A iniciativa envolve o Governo de São Paulo, por meio da Secretaria da Segurança Pública (SSP), e o Tribunal de Justiça do Estado de São Paulo. O termo regulamenta, em nível institucional, a aplicação do artigo 7º da Lei Federal nº 9.613 e do Decreto Estadual nº 68.926/2024, garantindo maior segurança jurídica para magistrados na destinação dos valores apreendidos.

Segundo a SSP, o acordo permitirá o intercâmbio de dados e a redução de entraves burocráticos, acelerando procedimentos como leilões, transferências e a incorporação de bens constritos ao patrimônio do Estado. Pelo termo, o Tribunal de Justiça passará a compartilhar informações técnicas e dados processuais estruturados com a Secretaria sempre que necessário para a identificação, apreensão, administração e destinação dos ativos, respeitando os casos de sigilo.

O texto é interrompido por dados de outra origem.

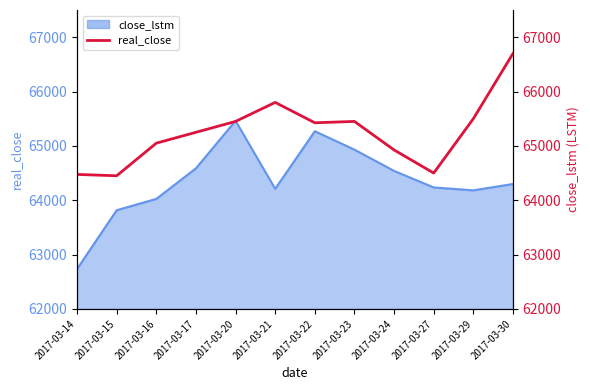

What is the change in value from 2017-03-20 to 2017-03-22?

-25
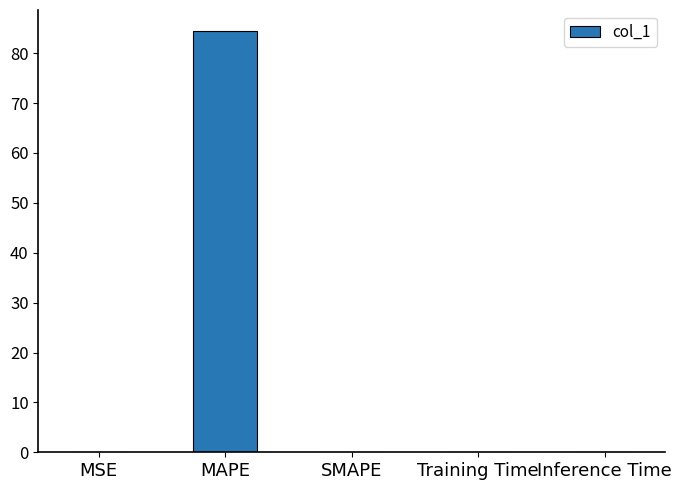

Which has a higher value, MAPE or Inference Time?

MAPE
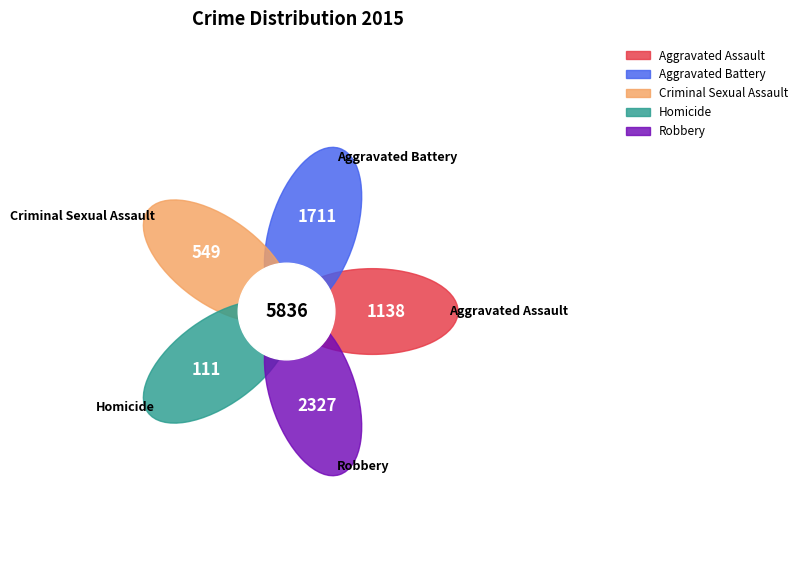

What percentage is the Criminal Sexual Assault slice, to the nearest percent?

9%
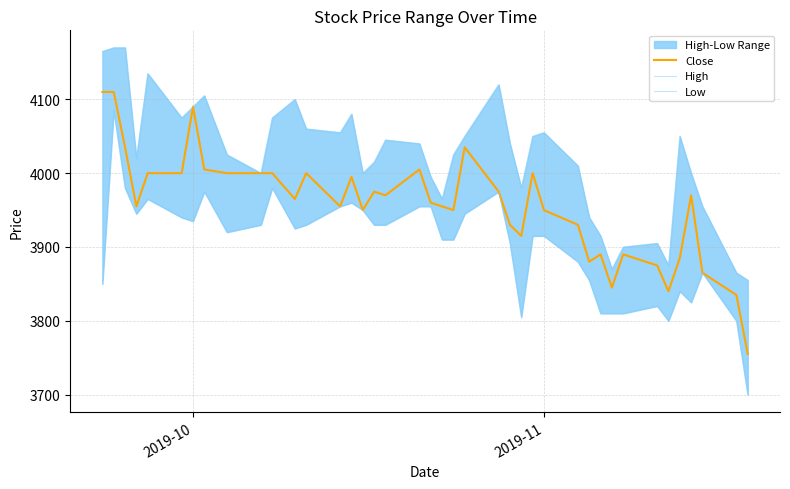

List the series in order of their overall mean, lowest first.

Low, Close, High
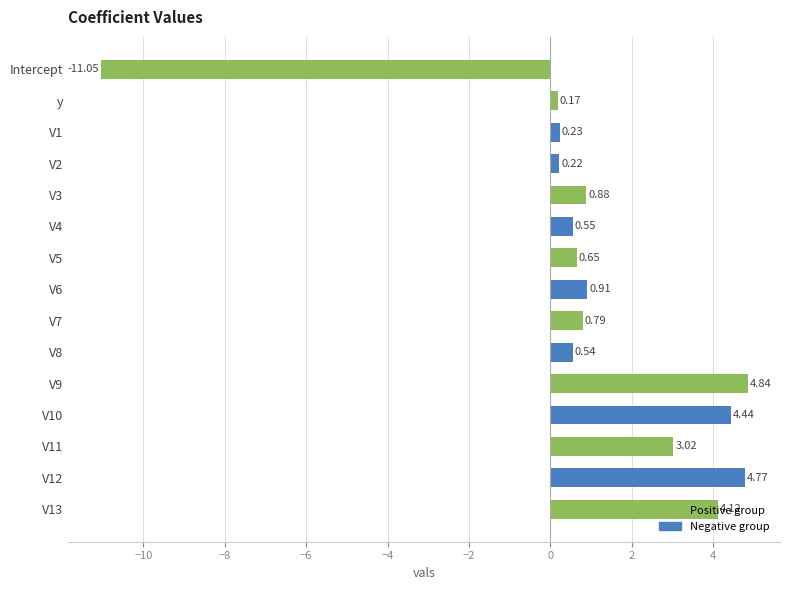

What is the label of the 2nd bar from the top?

y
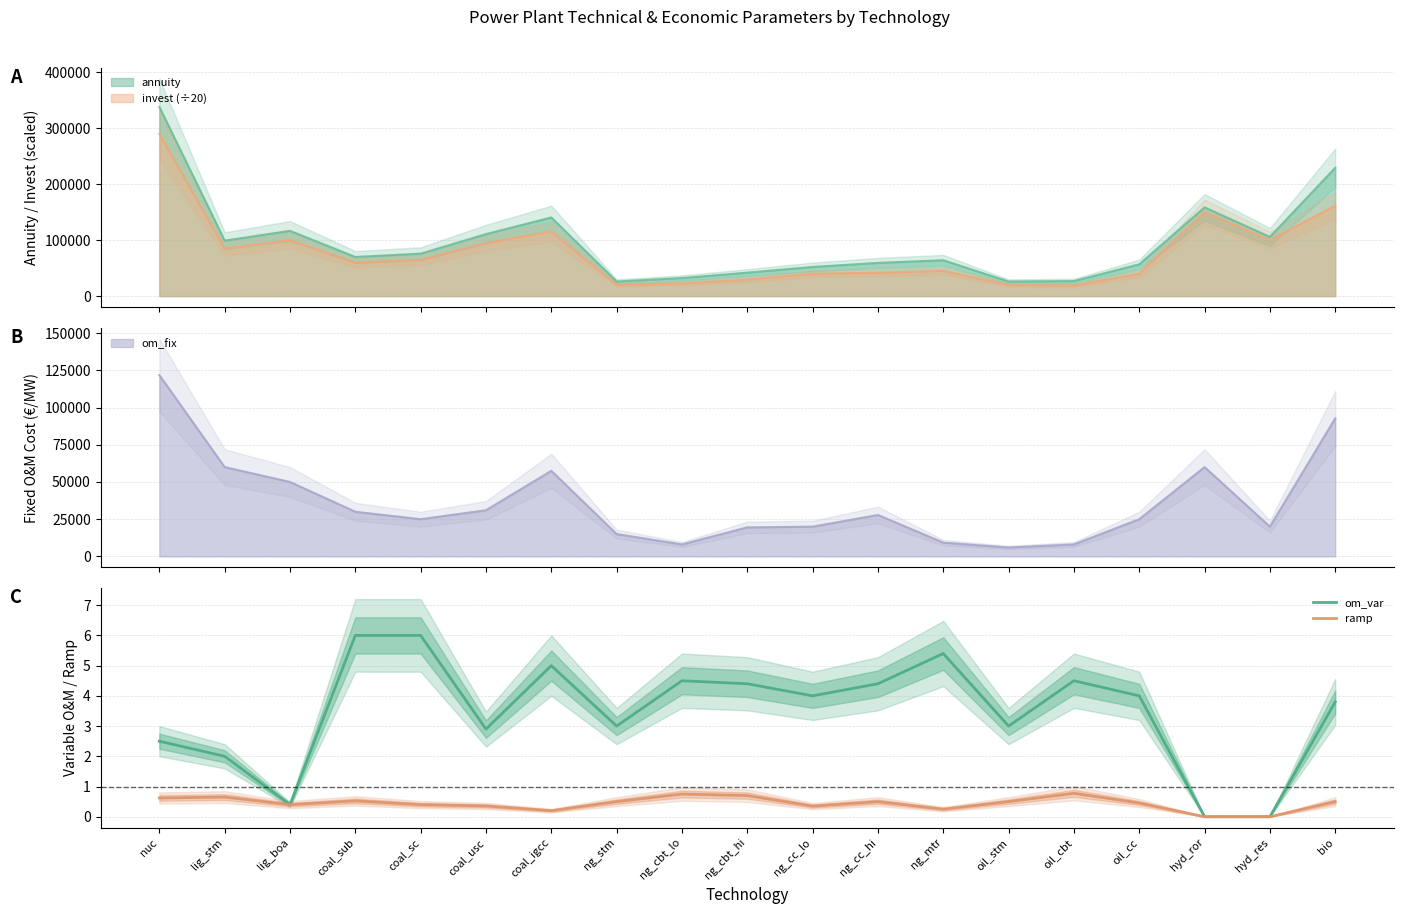

True or false: ramp and om_var cross at least once.

False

Também caberá ao Judiciário orientar magistrados e difundir institucionalmente os procedimentos previstos no decreto estadual, assegurando que os valores recuperados sejam destinados ao Fundo de Incentivo à Segurança Pública (Fisp). Em contrapartida, a SSP se compromete a fornecer dados estatísticos ao Judiciário, capacitar policiais para qualificar pedidos de bloqueio e perdimento de bens e estruturar rotinas de investigação voltadas à asfixia financeira das organizações criminosas.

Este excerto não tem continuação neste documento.